A principal motivação por trás desta modernização é aprimorar as capacidades das escalões de comando mais baixos, como pelotões e companhias, que frequentemente operam com recursos limitados. Clark Dutterer, vice-presidente de desenvolvimento de negócios da Survice Engineering, fabricante do drone TRV 150, enfatizou a natureza proativa deste projeto. Contrariando o modelo tradicional onde a indústria desenvolve soluções apenas após a emissão de requisitos governamentais, a Survice Engineering investiu recursos próprios para explorar esta nova capacidade. O TRV 150 é um drone de logística robusto, com capacidade para transportar até 68 kg (150 libras), e já se encontra em operação tanto no exército quanto no Corpo de Fuzileiros Navais, o que o torna uma plataforma ideal para a integração de novos sistemas. Rob Baltrusch, engenheiro-chefe da empresa, descreveu o drone como a "picape dos céus", ressaltando sua versatilidade e a dependência de cálculos autônomos avançados. Esses sistemas reduzem significativamente a carga de trabalho do operador, liberando os soldados de tarefas complexas de pilotagem. A funcionalidade autônoma permite que um operador forneça uma coordenada de grade, e o sistema calcula a rota ideal, entrega a carga útil e confirma a viabilidade da missão de forma autônoma, otimizando a eficiência e a segurança operacional.

Implicações estratégicas e inovação na defesa

A integração do sistema de armas Advanced Precision Kill Weapon System (APKWS) no TRV 150 representa um marco. O APKWS é uma plataforma que transforma foguetes não guiados de 70 mm em munições de precisão, aumentando significativamente a exatidão e a eficácia contra alvos específicos. Atualmente, o APKWS é montado em helicópteros de ataque Apache, que são plataformas de alto valor e complexidade operacional. Contudo, a capacidade de adaptá-lo a drones mais acessíveis e operados por equipes menores tem implicações profundas.
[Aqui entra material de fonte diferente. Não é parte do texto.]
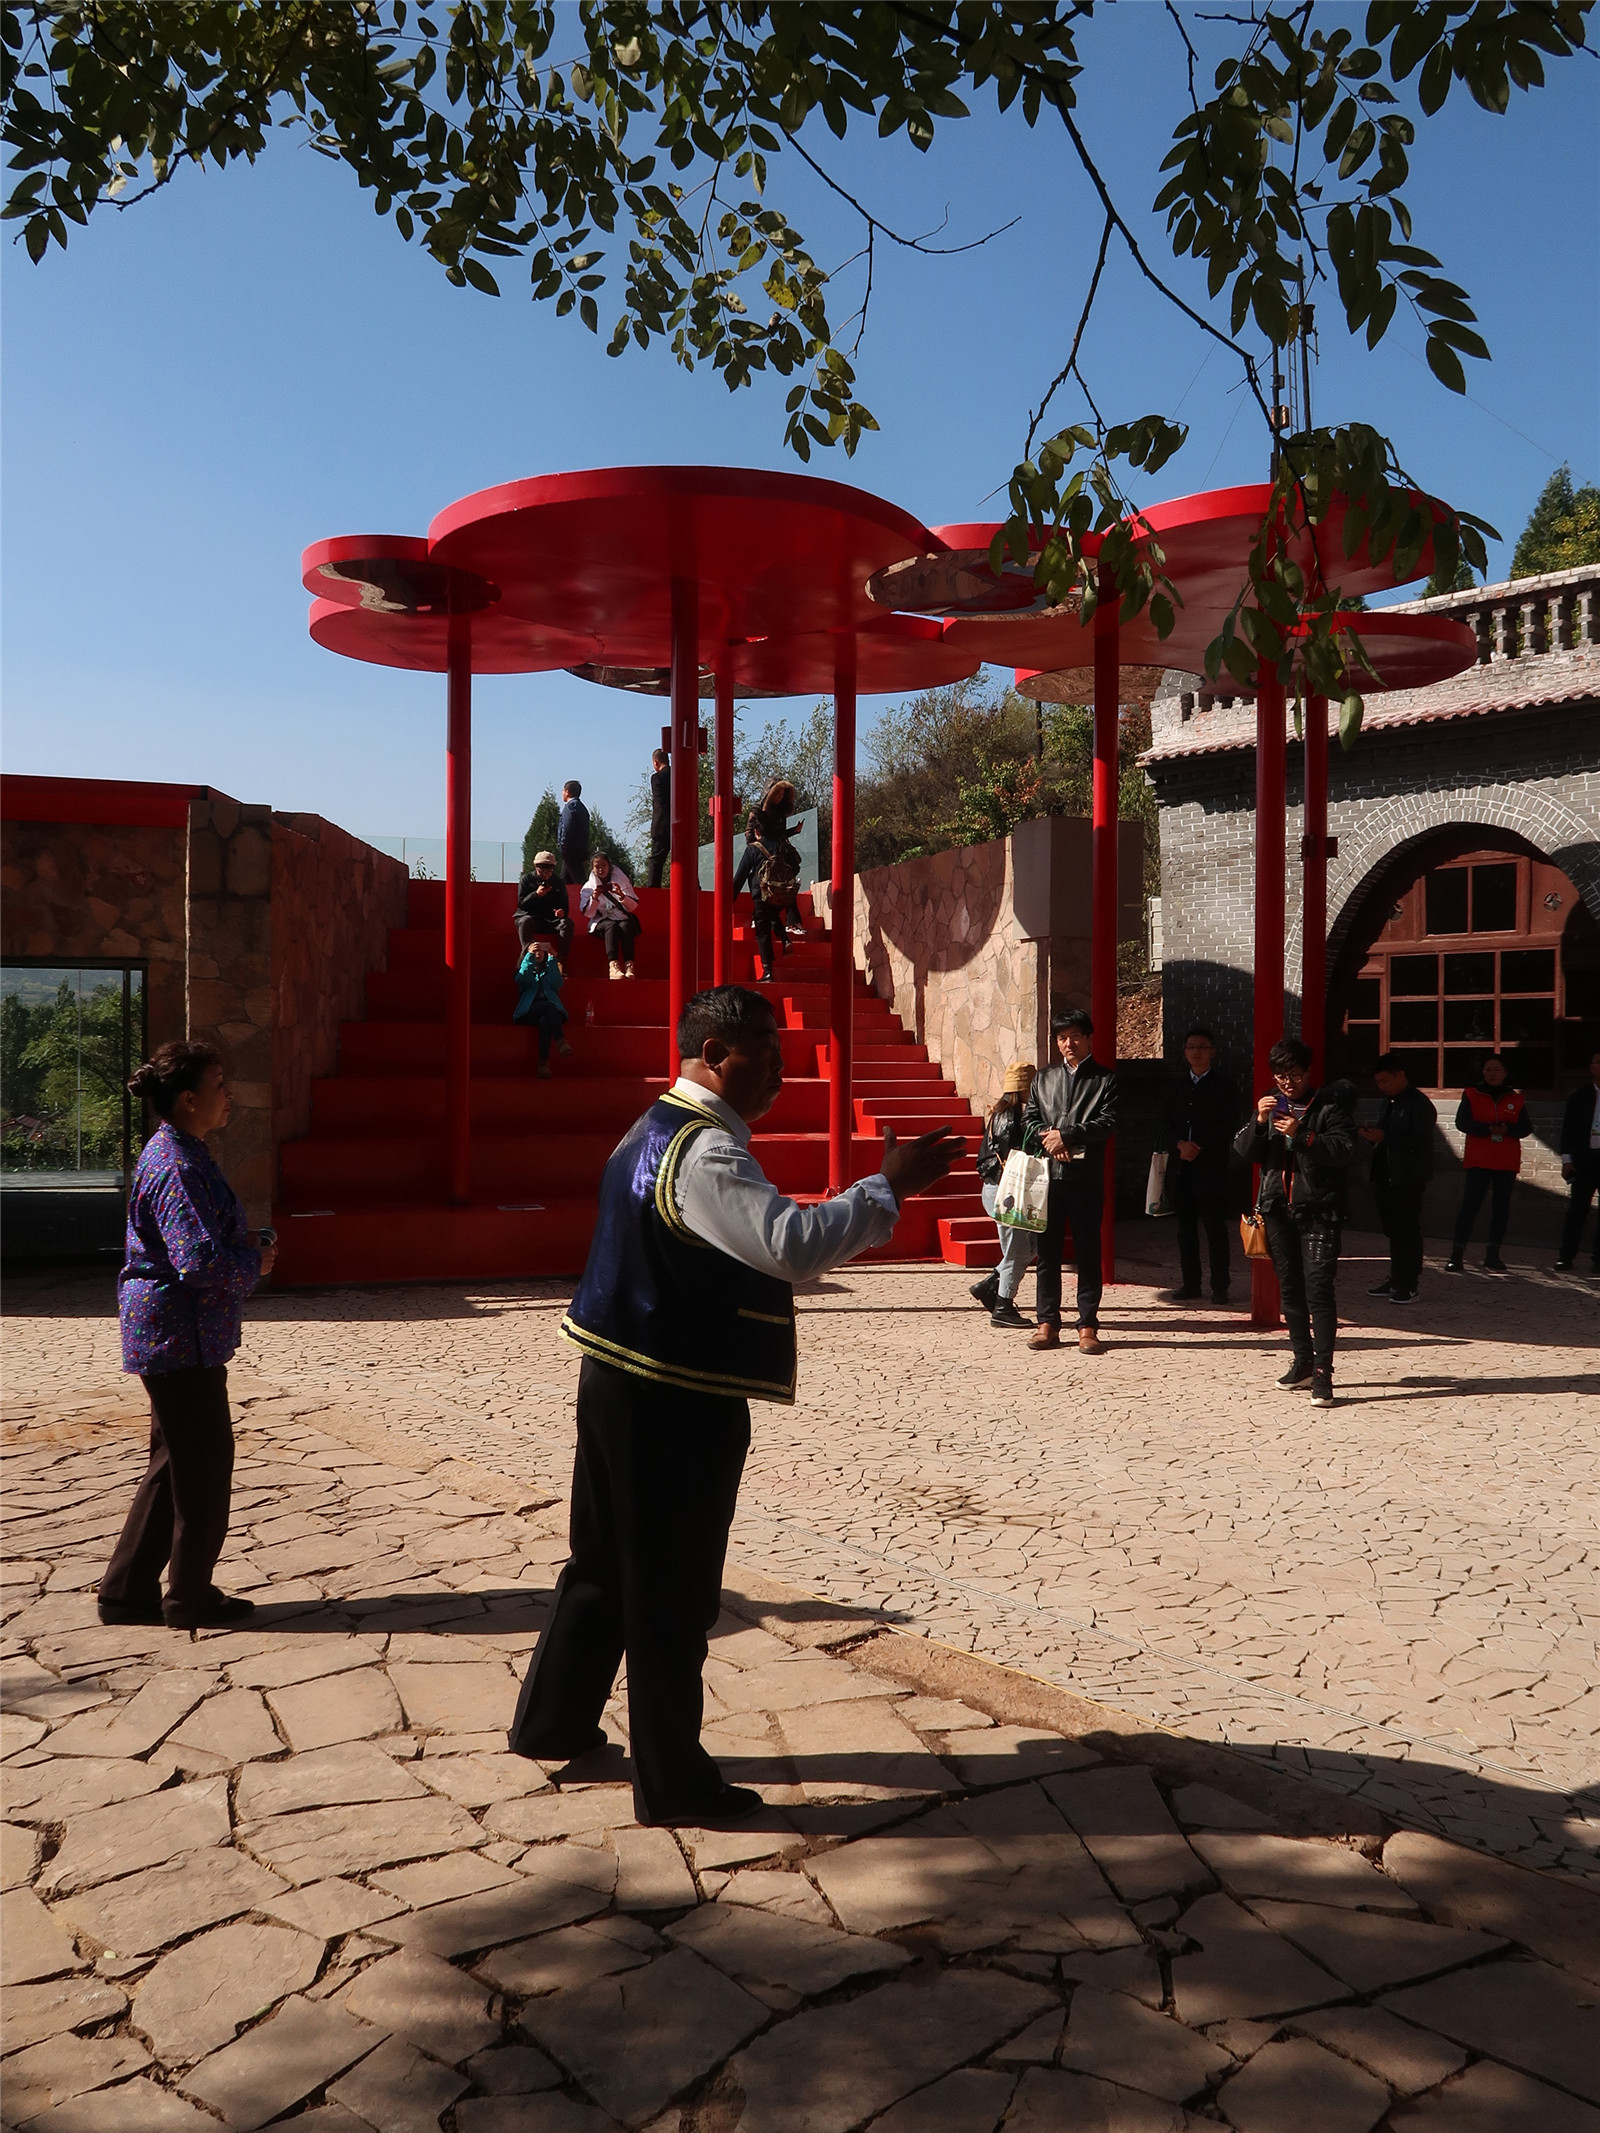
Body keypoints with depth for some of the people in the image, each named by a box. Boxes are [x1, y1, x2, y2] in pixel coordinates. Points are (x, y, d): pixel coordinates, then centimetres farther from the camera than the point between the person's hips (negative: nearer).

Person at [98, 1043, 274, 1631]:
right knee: (205, 1465, 2)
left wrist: (248, 1244, 6)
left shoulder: (183, 1155, 13)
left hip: (170, 1335, 11)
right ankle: (191, 1599, 15)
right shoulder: (177, 1168, -21)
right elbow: (201, 1262, -29)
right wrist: (255, 1262, -12)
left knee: (176, 1464, 17)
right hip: (181, 1336, -11)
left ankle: (127, 1589, 26)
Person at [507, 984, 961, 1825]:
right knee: (674, 1591, 3)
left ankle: (551, 1721, 38)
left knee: (604, 1561, 23)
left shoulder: (654, 1131, 12)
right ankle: (673, 1781, 16)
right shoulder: (705, 1152, -21)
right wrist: (890, 1186, -25)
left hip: (619, 1381, 10)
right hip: (675, 1403, -10)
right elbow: (792, 1246, -32)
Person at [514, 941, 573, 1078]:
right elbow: (522, 981, 1)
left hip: (549, 1011, 1)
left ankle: (543, 1063, -55)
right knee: (549, 1006, -38)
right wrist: (529, 956, -7)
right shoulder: (525, 970, 28)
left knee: (544, 1021, -39)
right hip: (529, 1012, -1)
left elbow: (556, 985, 7)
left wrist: (552, 959, 2)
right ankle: (561, 1042, -52)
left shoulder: (548, 971, 32)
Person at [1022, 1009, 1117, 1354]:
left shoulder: (1104, 1079, 5)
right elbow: (1029, 1119, 10)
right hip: (1048, 1175, 3)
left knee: (1088, 1253, 1)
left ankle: (1087, 1326, 6)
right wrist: (1048, 1139, -9)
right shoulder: (1045, 1078, 17)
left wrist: (1066, 1136, -14)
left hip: (1086, 1176, -3)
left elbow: (1107, 1123, -6)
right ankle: (1047, 1323, 11)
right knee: (1047, 1252, 5)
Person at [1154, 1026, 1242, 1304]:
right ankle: (1189, 1283, 11)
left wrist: (1198, 1148, -12)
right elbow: (1164, 1127, 11)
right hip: (1181, 1168, 4)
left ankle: (1220, 1286, 2)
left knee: (1215, 1228, -3)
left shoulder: (1224, 1087, 4)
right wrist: (1180, 1145, -9)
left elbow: (1228, 1127, -4)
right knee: (1185, 1228, 6)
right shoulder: (1176, 1087, 17)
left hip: (1212, 1168, -4)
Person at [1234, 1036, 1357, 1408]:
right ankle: (1302, 1361, 22)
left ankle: (1322, 1372, -11)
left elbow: (1343, 1150, -15)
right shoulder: (1271, 1104, 12)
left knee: (1318, 1289, -11)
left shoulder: (1330, 1106, -2)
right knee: (1290, 1289, 11)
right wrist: (1258, 1122, -12)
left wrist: (1301, 1135, -26)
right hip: (1278, 1208, 5)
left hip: (1318, 1211, -5)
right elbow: (1243, 1151, 5)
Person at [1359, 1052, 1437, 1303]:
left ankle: (1408, 1286, -3)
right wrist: (1371, 1135, 0)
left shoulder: (1420, 1105, -10)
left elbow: (1421, 1142, -19)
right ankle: (1396, 1279, 20)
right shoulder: (1388, 1103, 16)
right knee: (1393, 1231, 12)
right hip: (1387, 1177, 8)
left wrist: (1385, 1138, -23)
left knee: (1407, 1231, -6)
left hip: (1408, 1180, -8)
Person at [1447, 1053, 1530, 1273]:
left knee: (1501, 1208, 5)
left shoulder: (1516, 1099, 9)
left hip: (1507, 1163, 3)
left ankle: (1493, 1255, 15)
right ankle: (1457, 1256, -8)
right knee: (1469, 1206, -9)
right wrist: (1488, 1128, -21)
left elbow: (1526, 1128, 3)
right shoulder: (1471, 1095, 3)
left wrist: (1507, 1129, -17)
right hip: (1477, 1161, -3)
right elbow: (1462, 1122, -7)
Esta inovação permite que o sistema de precisão seja utilizado por um número maior de formações militares, democratizando o acesso a fogo de precisão e aumentando a letalidade de unidades em campo sem a necessidade de aeronaves tripuladas de grande porte, reduzindo riscos e custos operacionais. O exército indicou que o projeto está em desenvolvimento desde janeiro de 2025 – uma possível indicação de um horizonte ambicioso ou um erro na data original, mas a informação é mantida conforme fornecido – e já havia demonstrado sucesso em maio passado, com o disparo de um lançador de tiro único, pavimentando o caminho para o atual teste com múltiplos disparos.
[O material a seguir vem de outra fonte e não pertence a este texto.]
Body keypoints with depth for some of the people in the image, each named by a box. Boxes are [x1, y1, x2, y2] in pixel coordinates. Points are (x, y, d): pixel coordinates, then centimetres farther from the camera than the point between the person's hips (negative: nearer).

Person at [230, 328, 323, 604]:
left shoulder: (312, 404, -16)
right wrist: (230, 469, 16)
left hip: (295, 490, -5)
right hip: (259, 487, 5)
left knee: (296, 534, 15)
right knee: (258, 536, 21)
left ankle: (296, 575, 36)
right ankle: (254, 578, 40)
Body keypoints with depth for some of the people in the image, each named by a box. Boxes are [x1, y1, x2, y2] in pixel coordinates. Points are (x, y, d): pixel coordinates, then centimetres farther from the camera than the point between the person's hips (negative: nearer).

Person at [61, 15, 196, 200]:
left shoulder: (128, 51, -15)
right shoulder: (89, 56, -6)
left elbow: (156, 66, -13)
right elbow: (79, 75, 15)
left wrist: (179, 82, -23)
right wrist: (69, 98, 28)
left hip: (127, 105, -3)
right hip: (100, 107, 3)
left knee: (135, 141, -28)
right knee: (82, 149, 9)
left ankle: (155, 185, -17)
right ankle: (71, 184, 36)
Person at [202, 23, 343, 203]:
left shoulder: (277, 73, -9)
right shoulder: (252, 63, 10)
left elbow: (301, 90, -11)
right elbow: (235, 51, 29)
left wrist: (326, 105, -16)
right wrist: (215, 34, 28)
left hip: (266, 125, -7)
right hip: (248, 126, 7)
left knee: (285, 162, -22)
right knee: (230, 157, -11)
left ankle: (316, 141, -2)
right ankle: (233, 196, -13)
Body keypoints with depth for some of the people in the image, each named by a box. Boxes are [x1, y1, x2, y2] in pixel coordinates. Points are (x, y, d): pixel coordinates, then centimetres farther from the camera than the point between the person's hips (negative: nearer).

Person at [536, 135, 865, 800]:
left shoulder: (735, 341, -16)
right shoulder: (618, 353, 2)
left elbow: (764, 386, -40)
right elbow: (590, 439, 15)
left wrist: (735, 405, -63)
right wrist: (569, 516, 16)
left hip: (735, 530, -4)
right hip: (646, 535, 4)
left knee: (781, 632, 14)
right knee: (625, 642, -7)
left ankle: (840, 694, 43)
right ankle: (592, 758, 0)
O impulso do pentágono para a evolução dos drones

Este recente teste se alinha com uma diretriz estratégica mais ampla de oficiais militares, que buscam acelerar o desenvolvimento de drones e otimizar o processo de sua implantação em campo. Para acompanhar a rápida evolução da tecnologia de aeronaves autônomas, o Pentágono estabeleceu em 2025 a Força-Tarefa Conjunta Interagências 401 (Joint Interagency Task Force 401), com o objetivo de consolidar e agilizar o processo de aquisição de drones em todos os ramos das forças armadas. Esta medida visa eliminar redundâncias e garantir a interoperabilidade entre os diversos sistemas. Complementarmente, o Pentágono iniciou a construção de um centro de testes de drones dedicado no Mississippi, que fornecerá um ambiente controlado e robusto para a avaliação de novas tecnologias autônomas, acelerando sua pesquisa, desenvolvimento e eventual integração operacional. Além disso, foi introduzido um mercado de contra-drones, uma plataforma onde os EUA e seus aliados podem se conectar para adquirir tecnologia interoperável de contramedidas contra VANTs. Esta iniciativa é crucial para enfrentar a proliferação de drones comerciais e militares utilizados por adversários, garantindo que as forças aliadas estejam equipadas com as defesas necessárias para neutralizar essa ameaça crescente, reforçando a segurança e a resiliência operacional em um cenário de guerra cada vez mais dependente de tecnologia autônoma.